◆ **Task requirements**
From the GEF server installation guide below, return the passage that starts with "Key name Default" and ends after "machine is used.", copied word for word.

◆ **Passage to read**
•••••

GEF Server Installation from Sources and Deployment

Follow these instructions to build the GEF from sources and deploy a GEF server:

  • Make sure you have the following tools installed on your machine:

    • the go 1.8 language tools (for MacOS it is recommended to have at least go 1.8.1)
    • the glide vendor package management tool for Go
    • the docker containerization software
    • the npm package manager for JavaScript
  • Set a GOPATH, e.g. with export GOPATH=/Users/myself/Projects/Go.

  • Use go get to clone the GEF repository with go get -u github.com/EUDAT-GEF/GEF.

  • Go to the downloaded repository location with cd $GOPATH/src/github.com/EUDAT-GEF/GEF.

  • Build the project with make build.

  • Create a new self-signed certificate for the GEF server (with make certificate) or edit config.json to use your own (see section on config.json)

  • Define the GEF_SECRET_KEY environment variable (a random string is preferred, remember it and keep it in a safe location), e.g. with export GEF_SECRET_KEY="E60su8IL6VY6Ca2"

  • Define the GEF_B2ACCESS_CONSUMER_KEY and GEF_B2ACCESS_SECRET_KEY environment variables for connection to the B2ACCESS service. Since the development instance of B2ACCESS is used, random keys can be used here.

  • Start the GEF with make run_gef.

  • The GEF Server is now running and the user interface can be reached on default port 8443. Go to https://localhost:8443 to see whether the GEF user interface is online.

  • Adjust your webserver configuration to map this port to the HTTPS port 443 to make the GEF visible from the outside.

Example Webserver Configuration (Apache Tomcat)

We give an example configuration of an Apache webserver used in development. If you are using Apache, you may want to use a configuration similar to the one below. Note that the webserver is used as a proxy for mapping the default GEF port 8443 to the HTTPS port 443.

Listen 443
NameVirtualHost *:443
<VirtualHost *:443>
    SSLEngine on
    SSLProxyEngine on
    SSLProxyVerify none
    SSLProxyCheckPeerCN off
    SSLProxyCheckPeerName off
    SSLProxyCheckPeerExpire off
    ProxyRequests off
    SSLCertificateFile /etc/apache2/ssl/ssl.crt
    SSLCertificateKeyFile /etc/apache2/ssl/ssl.key
    ProxyPreserveHost On
    ProxyPass / https://127.0.0.1:8443/
    ProxyPassReverse / https://127.0.0.1:8443/
</VirtualHost>

GEF Configuration with config.json

The GEF can be configured by editing the config.json file found in the GEF/gefserver directory of your installation. In the file six thematic sections of key/value pairs can be found. They are Docker, Pier, Server, EventSystem, Limits and Timeouts. The Server section has three more subsection named B2DROP, B2ACCESSand Administration. The file offers the following settings:

Docker Section

Key name Default value Description
Endpoint unix:///var/run/docker.sock Defines the Docker daemon location. The default sock indicates that the local machine is used.

•••••

◆ **Recorded information**
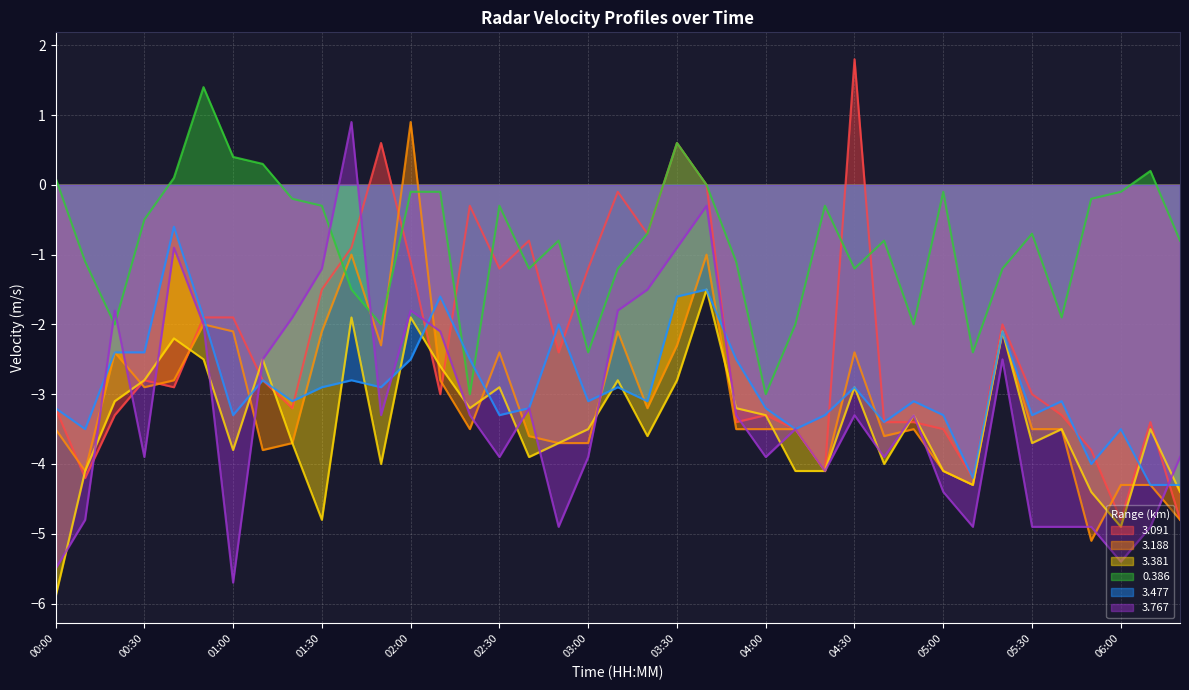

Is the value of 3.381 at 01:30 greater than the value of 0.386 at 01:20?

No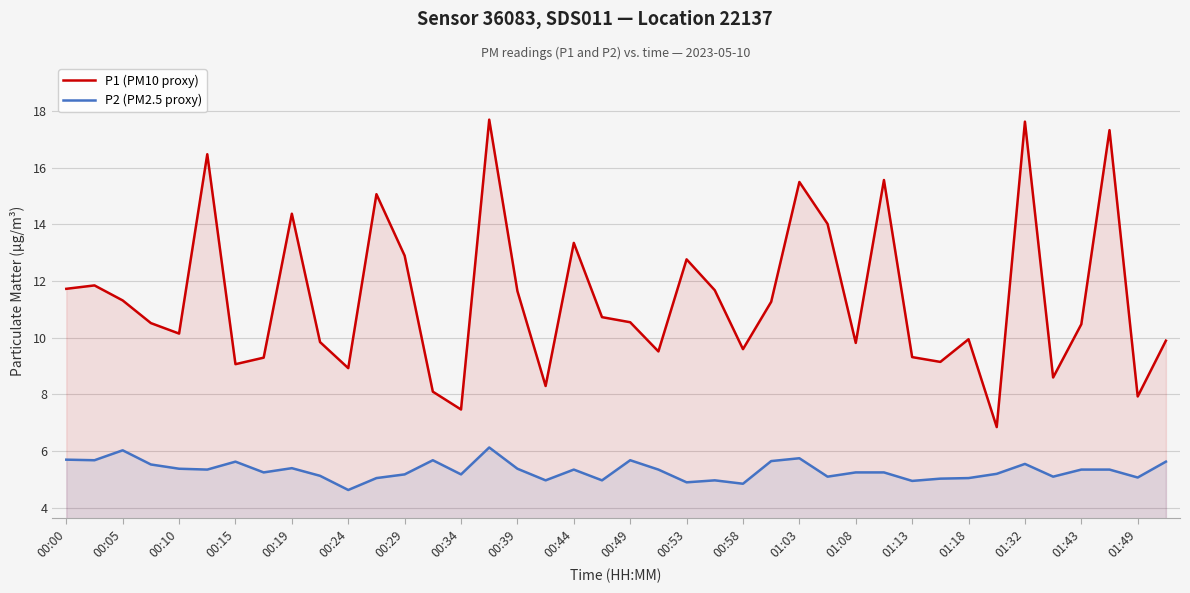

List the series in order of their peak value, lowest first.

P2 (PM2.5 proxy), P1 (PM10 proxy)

•••••

◆ **Result of this task**
Key name Default value Description
Endpoint unix:///var/run/docker.sock Defines the Docker daemon location. The default sock indicates that the local machine is used.